My Fitness Journey: the search for wellness

Posted

Eddie Fluery and I begin a Fitness Journey –  it’s a chance for me to get fit and overcome  some deep-seated “gym-timidation.”Eddie Fluery and I begin a Fitness Journey – it’s a chance for me to get fit and overcome some deep-seated “gym-timidation.”

I wish I could tell you I have an aversion to exercise, but I don’t.

I have an aversion to the word exercise. It conjures up unhealthy attempts to control my weight and destructive tendencies toward perfection.

For many years, exercise was a punishment – something I had to do in order to repent for any misgivings I had with food consumption over the weekend. Exercise was the price I had to pay for my ill-fated genetic makeup. I am just over 5-feet tall, shaped like a pear (I hate pears, by the way!) and I am most solid in my hips and thighs. All the exercise in the world will not transform me into Twiggy.

So perhaps you can understand my apprehension when Fran Ostendorf asked me to consider writing a column for the Jewish Voice about an eight-week Fitness Journey, with me as the sojourner!

Let’s face it, who wants to read about my struggles with working out?

Dear readers, there seemed to be no need to subject you to that! That is, until I began speaking to several people – many of you who read this paper – about this very subject. And you assured me that it is an extremely relevant topic. In my anecdotal research, I discovered a few things on which most of us all agree:

                •             We don’t know where to begin when it comes to mapping out a fitness routine.

                •             We feel insecure about some aspect of our bodies. (Thighs, buttocks and hips seem to be the self-loathing targets for most women.)

                •             We think exercise is boring.

                •             We claim we do not have the time.

                •             We simply don’t want to bother.

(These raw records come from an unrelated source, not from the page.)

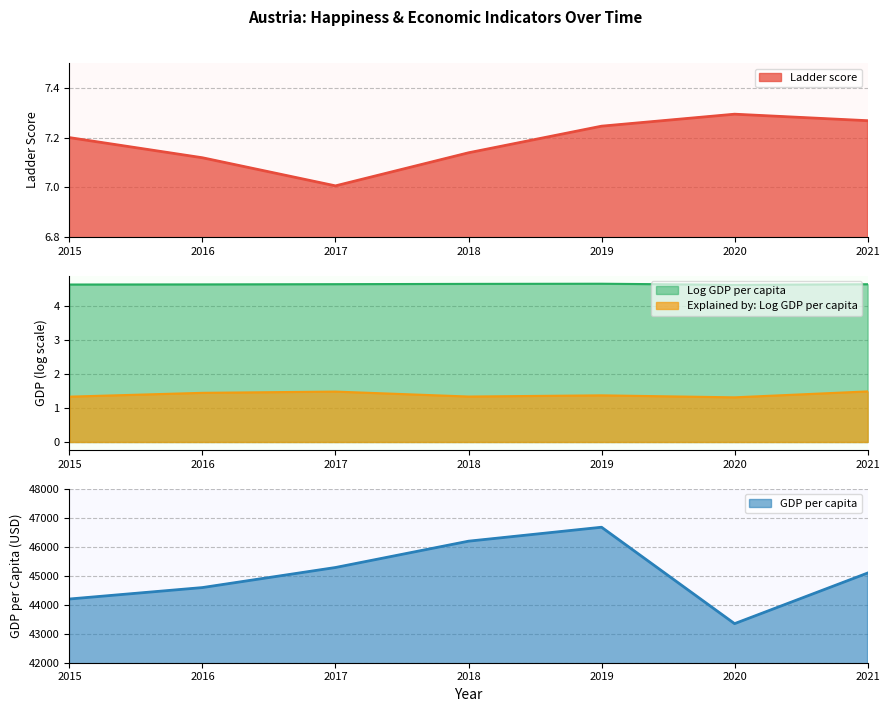

List the series in order of their peak value, highest first.

GDP per capita, Ladder score, Log GDP per capita, Explained by: Log GDP per capita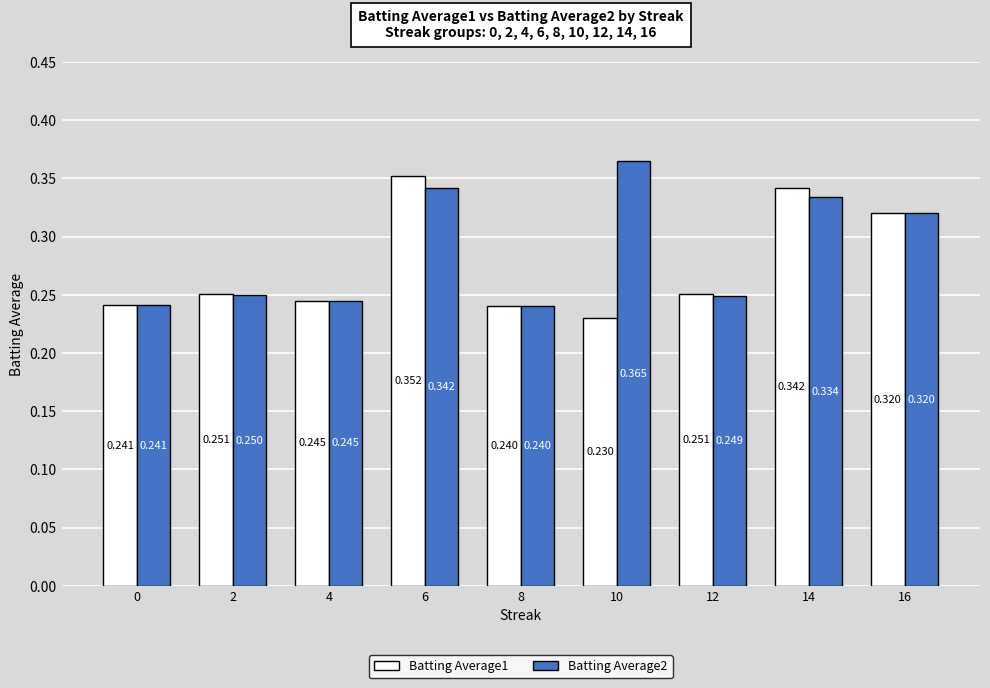

Is the value of Batting Average2 at 14 greater than the value of Batting Average1 at 8?

Yes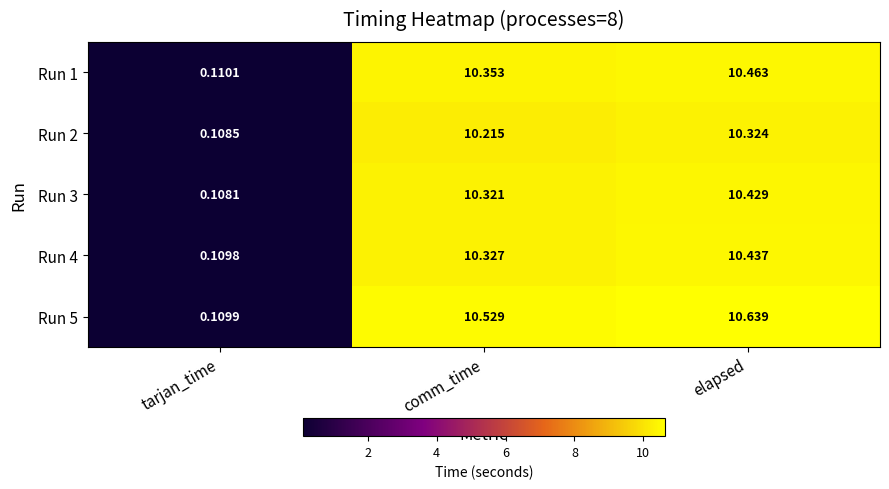

At which label does Run 3 first exceed 10?

comm_time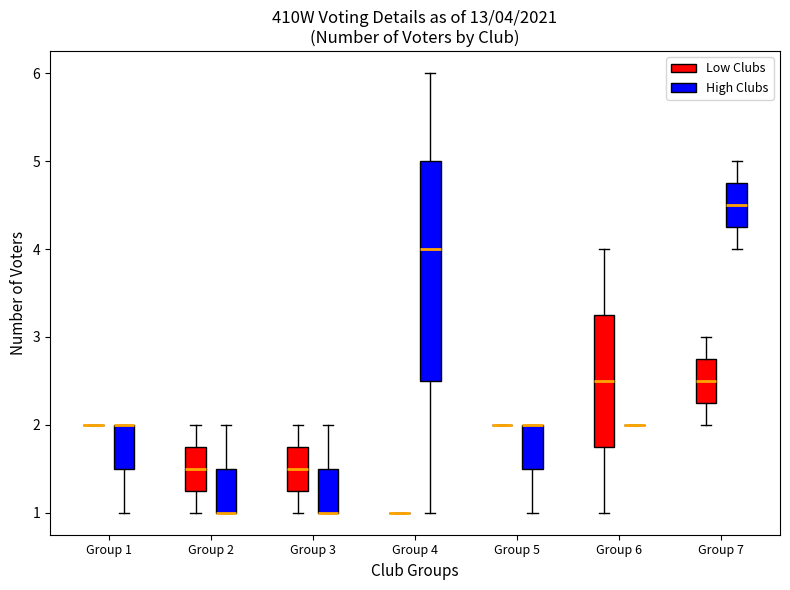

Which box is the tallest, from its lower edge to its upper edge?

Group 4 (High Clubs)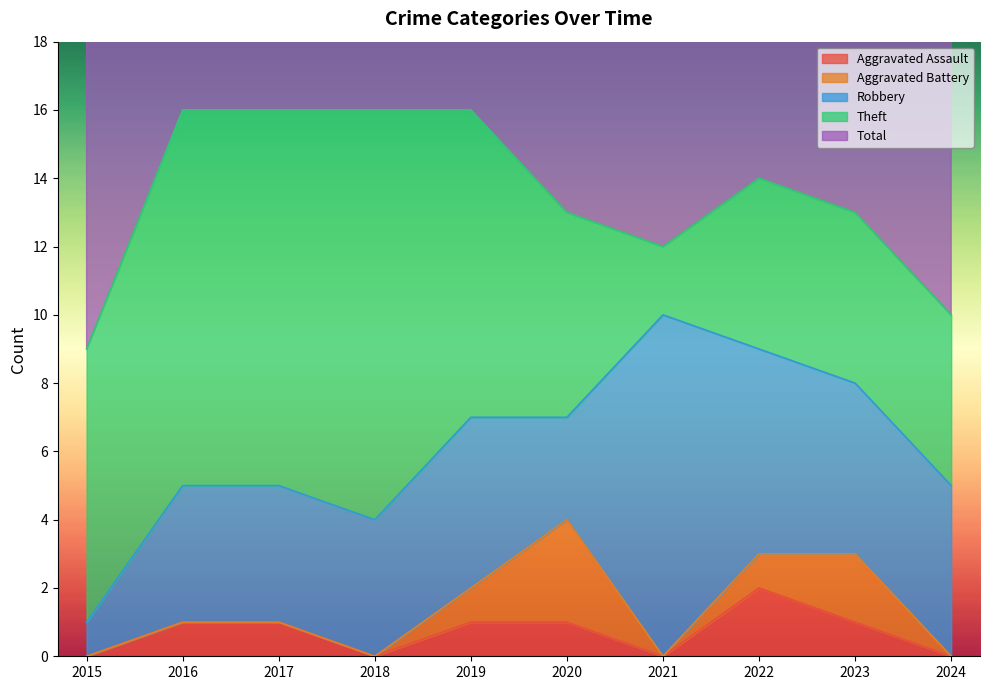

What is the value of the Total point at the 1st from the left?

9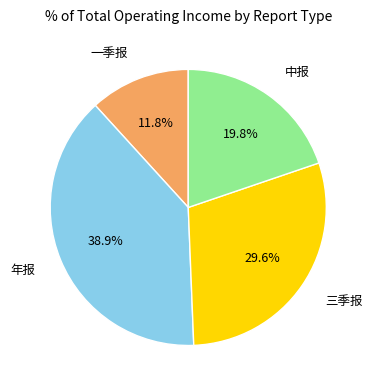

Does any single category account for the majority?

No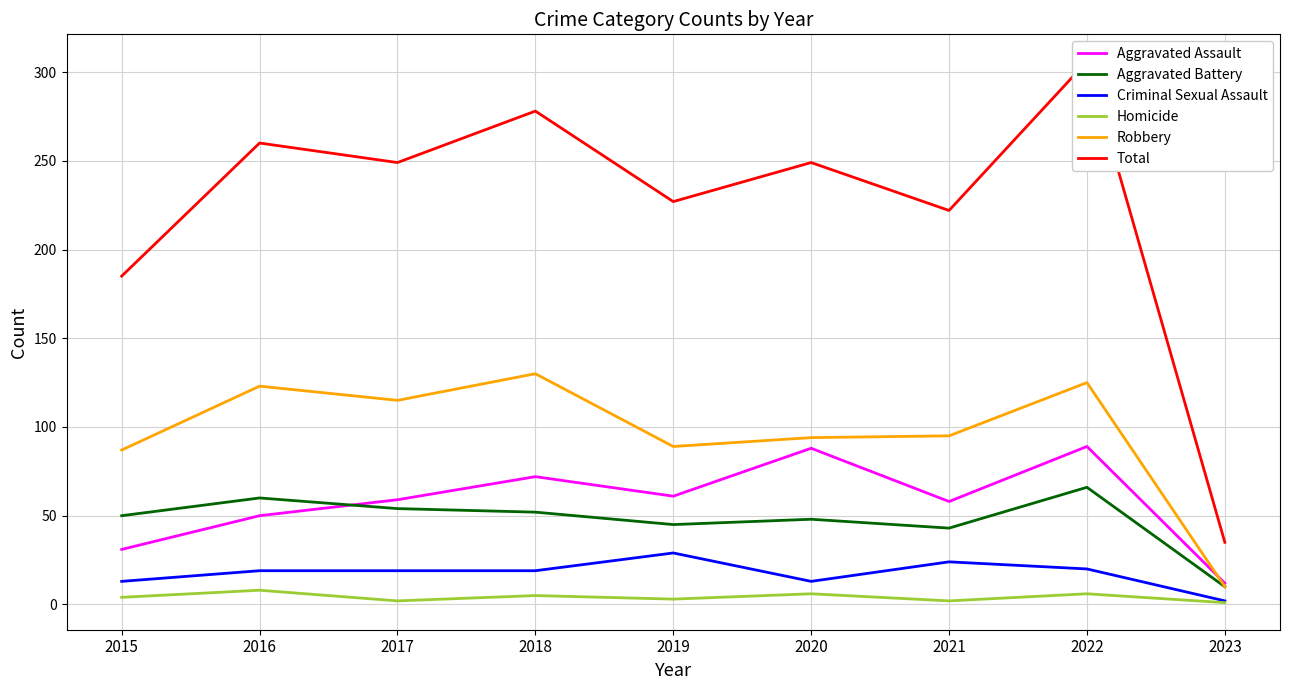

What is the minimum value for Aggravated Battery?

10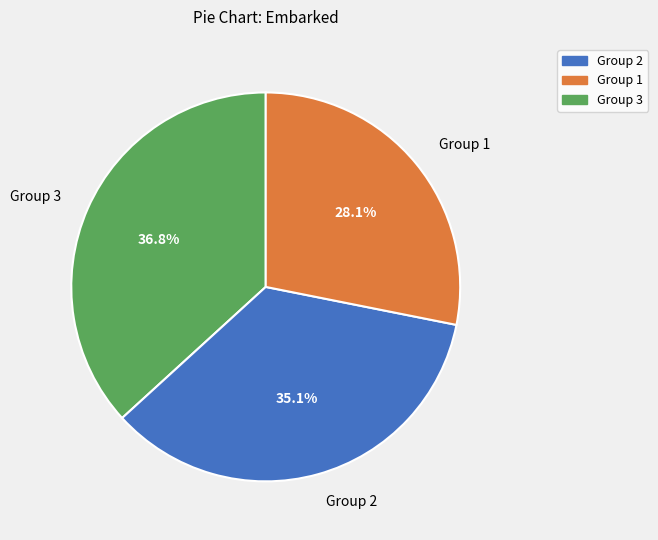

Approximately how many times larger is the value at Group 2 compared to Group 3?

1.0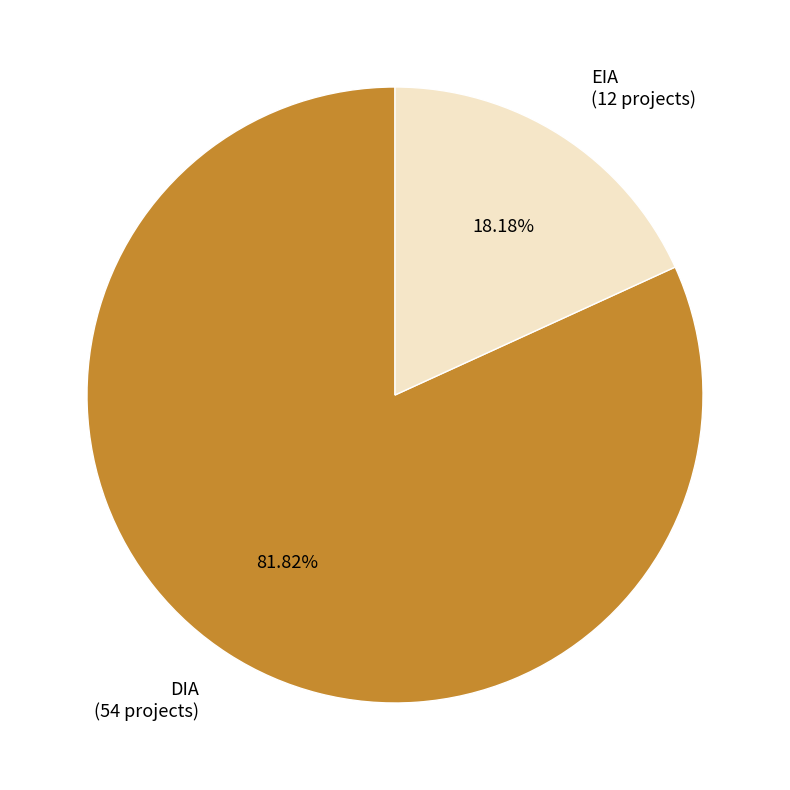

Rank the categories by value from highest to lowest.

DIA, EIA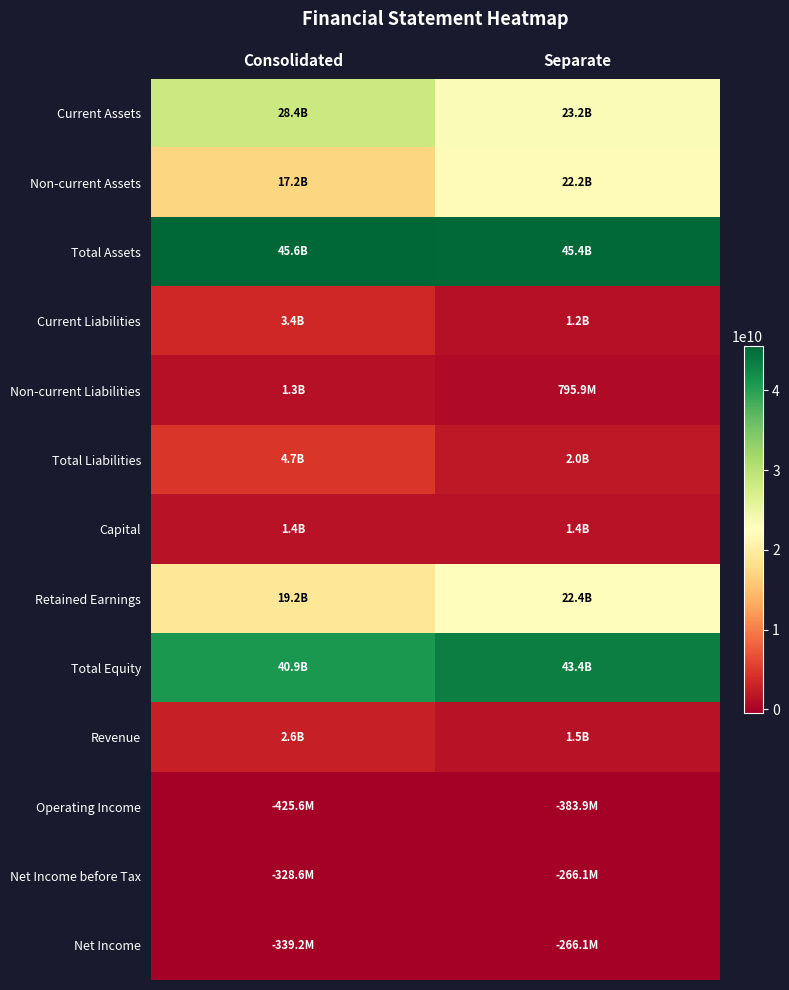

At how many categories does at least one series exceed 31104636346?

2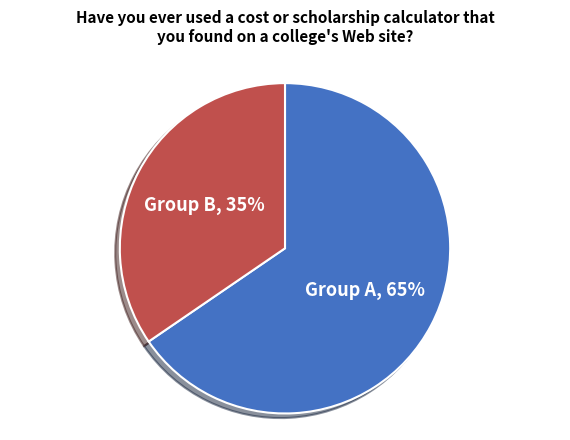

To the nearest percent, what is the average slice percentage?

50%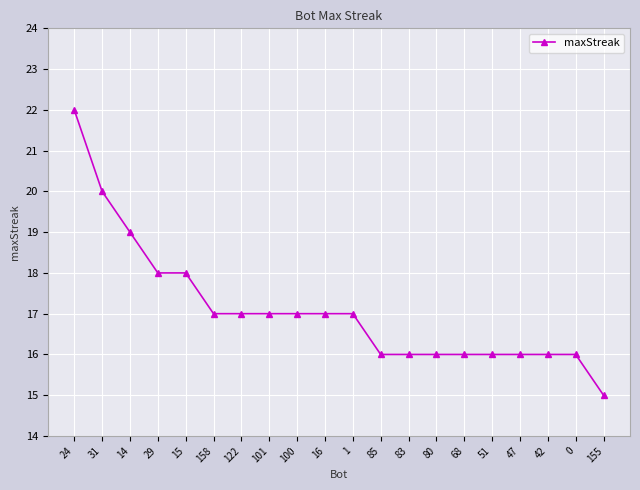

What is the difference between the maximum and minimum values?

7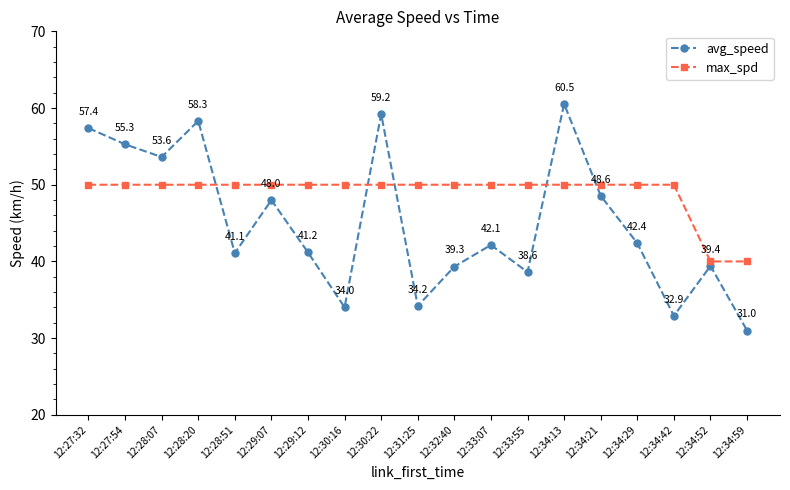

What is the label of the 1st point from the right?

12:34:59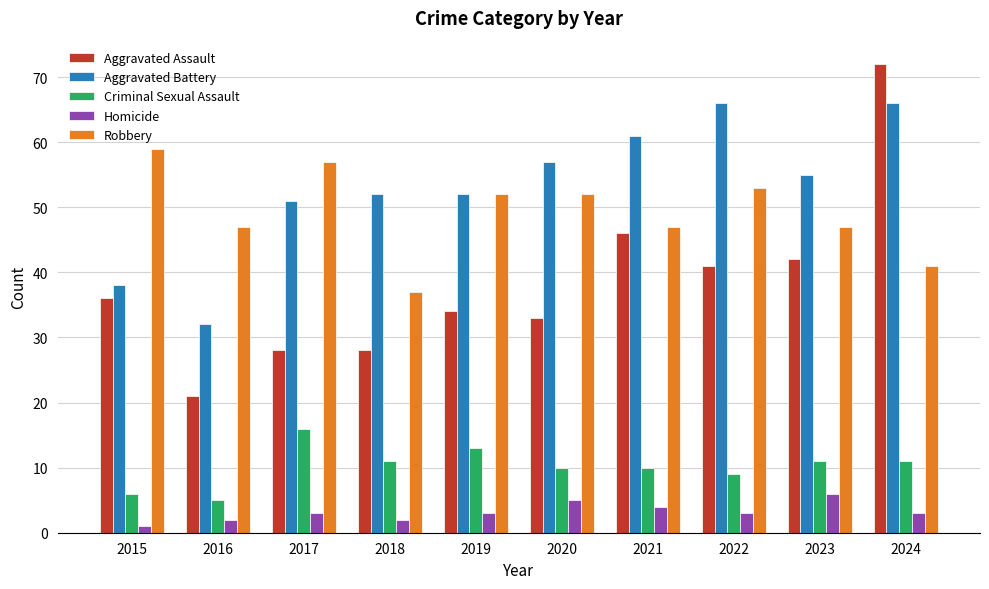

What is the difference between the second highest and second lowest values in the Aggravated Battery series?

28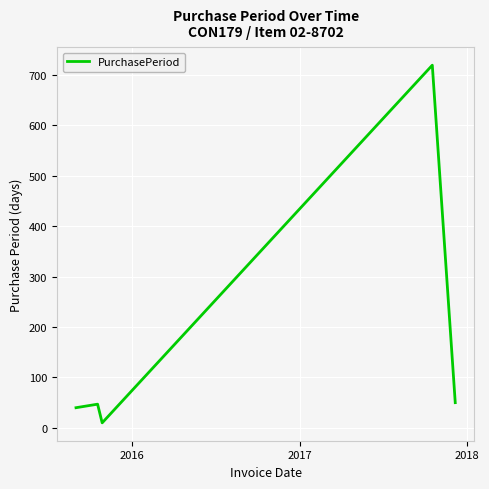

How many values are below 47?

2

I work for the Jewish Alliance so I am familiar with the amenities and offerings at the Dwares JCC. In order to be objective about this journey, I thought it best to investigate other popular fitness centers. I first wandered into a local franchise that promised me a “judgment–free zone.” While the membership fee to join was very reasonable and the members looked as “ordinary” as I did, the suggested workout routine seemed rather unstructured. All the staff wore yellow “Trainer” T-shirts, and the perky 20-something who gave me a tour assured me “There are lots of trainers here who can help you get started.”

“But you won’t actually be my trainer?” I asked.

“We believe how you work out is totally up to you; you go at your own pace.” 

Now this may work for some, but I need someone who understands my fitness struggles and would encourage me to keep going when I don’t want to. Left on my own, I know my pace would be infrequent at best.

Next, I made my way to a swanky new fitness center that boasts a pool, sauna, state-of-the-art equipment and expert trainers. The moment I entered, I was overwhelmed. Like a magpie fascinated with shiny objects, I was dazzled with the polished, glossy appearance of the facility. Sure it was beautiful, but as soon as I was ushered to the “sales” team, I was ready to run for the door.

No disrespect to the aforementioned fitness chains, but I cannot see myself in either of these two environments. I simply have to concede that the Fitness Center at the Dwares JCC was the best fit for me. (You may think I am biased, but this is the truth!)

When I was first introduced to Lisa Mongeau, founder of Body Soul Inspired Personal Training, and consultant to J-Fitness at the Dwares JCC, I was taken aback by the energy and enthusiasm bundled in such a pint-sized package. At only 4’11”, she is actually larger than life – powerful, smart, enthusiastic and action-oriented. Her dynamism was contagious, and I actually wanted to swallow whatever Kool-Aid she drank.

At my initial consultation, I met with Lisa and Eddie Fleury, the Body Soul personal trainer who would be my coach for the next eight weeks.

“What are your fitness goals?” Lisa asked.

“Goals?” I echoed, then the silence was deafening. “To overcome my fear of public humiliation, I suppose. My fear of going to a gym stems from my self-esteem issues and inability to accept where I am today physically.”

“No, really, what is your goal?” she repeated.

“Uh, at my age, I can only hope to maintain good bone health,” I manage to say simply because I recall reading that in a magazine while waiting to check out during a recent trip to the grocery store.

She gave me a puzzled look.

“Honestly?” I took a deep breath. “I want to stop comparing my body to someone else’s. I want to exercise because it’s fun, not so I can punish myself or compete in a triathlon. My bikini days are over. I don’t have to look a certain way by the time summer arrives. My only goal is to take care of my body and accept myself along the way.”

Both Lisa and Eddie nodded and smiled.

“Oh, and if I am going to write about this, I hope to inspire someone else to take the same responsible risks I am willing to take in order to get healthy mentally and physically.”

A tall order but they were up for the challenge.

So here I am: vulnerable, flabby and – dare I say? – middle-aged, embarking on a “fitness journey” (whatever that means), and I will share my trek with you over the next several weeks. Come along for the ride!

KARA MARZIALI is the director of communications for the Jewish Alliance of Greater Rhode Island.